Couple that survived Typhoon Haiyan worry about Tacloban's future

by: Seth Robson | .
Stars and Stripes | .
published: November 14, 2013

VILLAMOR AIR BASE, Philippines — Tears welled up in Lyn Asell’s eyes shortly after she arrived in Manila aboard a U.S. Marine Corps Hercules transport plane Wednesday evening.
 
The Filipina typhoon evacuee was a bundle of nerves as she and her husband — retired Nebraska computer engineer Mike Asell, 65 — dragged a battered suitcase from the flight line.
 
Their home in Tacloban survived the Friday storm that packed winds as strong as 170 mph and destroyed much of the city around it.
 
It’s the aftermath worries them.
 
“My family is still there, and I don’t know what’s happened to them,” Lyn Asell said. “The last communication I had was from my cousin, who said he needed food.”
 
The Philippine air force has been sending three C-130s back and forth from Cebu to Tacloban from dawn to dusk, and had by Tuesday delivered 400,000 pounds of relief supplies, Lt. Col. Marciano Jesus Guevara told The Associated Press.
 
Guevara said the C-130s have transported nearly 3,000 civilians out of the disaster zone, and that the biggest problem in Tacloban is a lack of clean drinking water.
 
“Water is life,” he said. “If you have water with no food, you’ll survive.”
 
The city’s grocery stores are closed, looted or destroyed. “Even if you have money, you can’t buy anything,” Lyn Asell said.
 
Mike Asell said the typhoon sounded “like standing under a freight train” when it hit Tacloban.
 
But that what has followed is just as disturbing.
 
“Massive areas were completely flattened with big piles of trash,” he said. “I could see dead bodies lying in it.

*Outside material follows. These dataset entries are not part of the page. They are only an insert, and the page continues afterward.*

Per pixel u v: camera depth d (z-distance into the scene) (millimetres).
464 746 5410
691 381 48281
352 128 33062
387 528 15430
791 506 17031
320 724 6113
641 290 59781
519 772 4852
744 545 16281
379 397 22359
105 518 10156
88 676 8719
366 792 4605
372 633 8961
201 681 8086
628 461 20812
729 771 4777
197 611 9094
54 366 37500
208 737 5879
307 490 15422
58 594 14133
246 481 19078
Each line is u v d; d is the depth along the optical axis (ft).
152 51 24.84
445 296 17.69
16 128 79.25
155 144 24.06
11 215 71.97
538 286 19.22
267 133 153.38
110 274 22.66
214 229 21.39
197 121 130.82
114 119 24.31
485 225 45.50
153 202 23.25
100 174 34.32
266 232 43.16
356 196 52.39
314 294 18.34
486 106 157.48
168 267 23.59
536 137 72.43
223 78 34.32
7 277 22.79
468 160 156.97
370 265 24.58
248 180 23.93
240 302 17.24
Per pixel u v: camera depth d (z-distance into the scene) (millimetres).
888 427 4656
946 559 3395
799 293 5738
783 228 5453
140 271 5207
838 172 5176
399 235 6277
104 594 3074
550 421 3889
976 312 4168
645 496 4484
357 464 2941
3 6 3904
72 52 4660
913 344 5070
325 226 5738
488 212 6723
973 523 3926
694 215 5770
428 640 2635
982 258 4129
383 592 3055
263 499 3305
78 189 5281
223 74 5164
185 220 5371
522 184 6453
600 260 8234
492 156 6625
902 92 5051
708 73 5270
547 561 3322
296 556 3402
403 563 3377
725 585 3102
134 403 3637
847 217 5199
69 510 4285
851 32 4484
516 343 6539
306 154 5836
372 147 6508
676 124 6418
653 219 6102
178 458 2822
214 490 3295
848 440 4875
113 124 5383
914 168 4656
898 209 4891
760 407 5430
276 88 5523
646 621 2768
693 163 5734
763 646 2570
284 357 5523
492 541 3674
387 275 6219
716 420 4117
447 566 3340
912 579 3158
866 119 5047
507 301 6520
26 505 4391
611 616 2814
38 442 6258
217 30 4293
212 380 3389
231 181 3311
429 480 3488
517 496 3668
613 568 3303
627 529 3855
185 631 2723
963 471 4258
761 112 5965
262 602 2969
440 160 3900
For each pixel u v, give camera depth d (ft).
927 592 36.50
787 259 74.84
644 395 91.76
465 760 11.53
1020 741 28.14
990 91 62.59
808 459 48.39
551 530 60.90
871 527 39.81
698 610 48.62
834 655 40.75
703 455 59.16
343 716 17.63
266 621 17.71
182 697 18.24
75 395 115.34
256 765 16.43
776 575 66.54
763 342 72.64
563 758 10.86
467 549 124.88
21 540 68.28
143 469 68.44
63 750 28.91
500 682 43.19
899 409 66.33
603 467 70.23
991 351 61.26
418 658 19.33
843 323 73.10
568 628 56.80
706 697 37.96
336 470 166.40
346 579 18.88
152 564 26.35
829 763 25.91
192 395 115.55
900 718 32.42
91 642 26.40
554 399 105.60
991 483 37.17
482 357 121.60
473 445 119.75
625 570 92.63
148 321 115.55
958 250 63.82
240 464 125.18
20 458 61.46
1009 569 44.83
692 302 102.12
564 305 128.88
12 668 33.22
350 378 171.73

And there are gangs, looting and violence.”
 
The Philippines’ military and police are the only thing standing between looters and the last surviving food warehouse in the city, he said.
 
His mother and brother-in-law walked 16 miles to reach the couple’s home but, with electricity, phone lines and cell service cut there’s no way of knowing what has befallen other relatives. To make matters worse there have been reports of killings in his wife’s family’s village in the wake of the disaster, he said.
 
The couple stayed in Tacloban for a few days to see if things would settle down but decided to leave on one of the evacuation flights Wednesday. American citizens have priority for space on the flights out, Mike Asell said.
 
The couple plan to stay with relatives in Manila, with hopes to return to Tacloban soon. But, they said they realize it may be a while before things return to normal there.
 
Marine Capt. Dane Gaynor, 32, of Atwood, Colo., an intelligence officer who has been flying over the disaster zone in a P-3 Orion surveillance plane scouting for potential landing zones and convoy routes, said most of the buildings he’d seen were destroyed beyond repair or flattened.
 
“In some areas it just looked like a pile of matchsticks,” he said.
 
Gaynor said some survivors below signaled to the aircraft for help with mirrors.
 
“Seeing that and knowing there was nothing you could really do at that point was tough,” he said.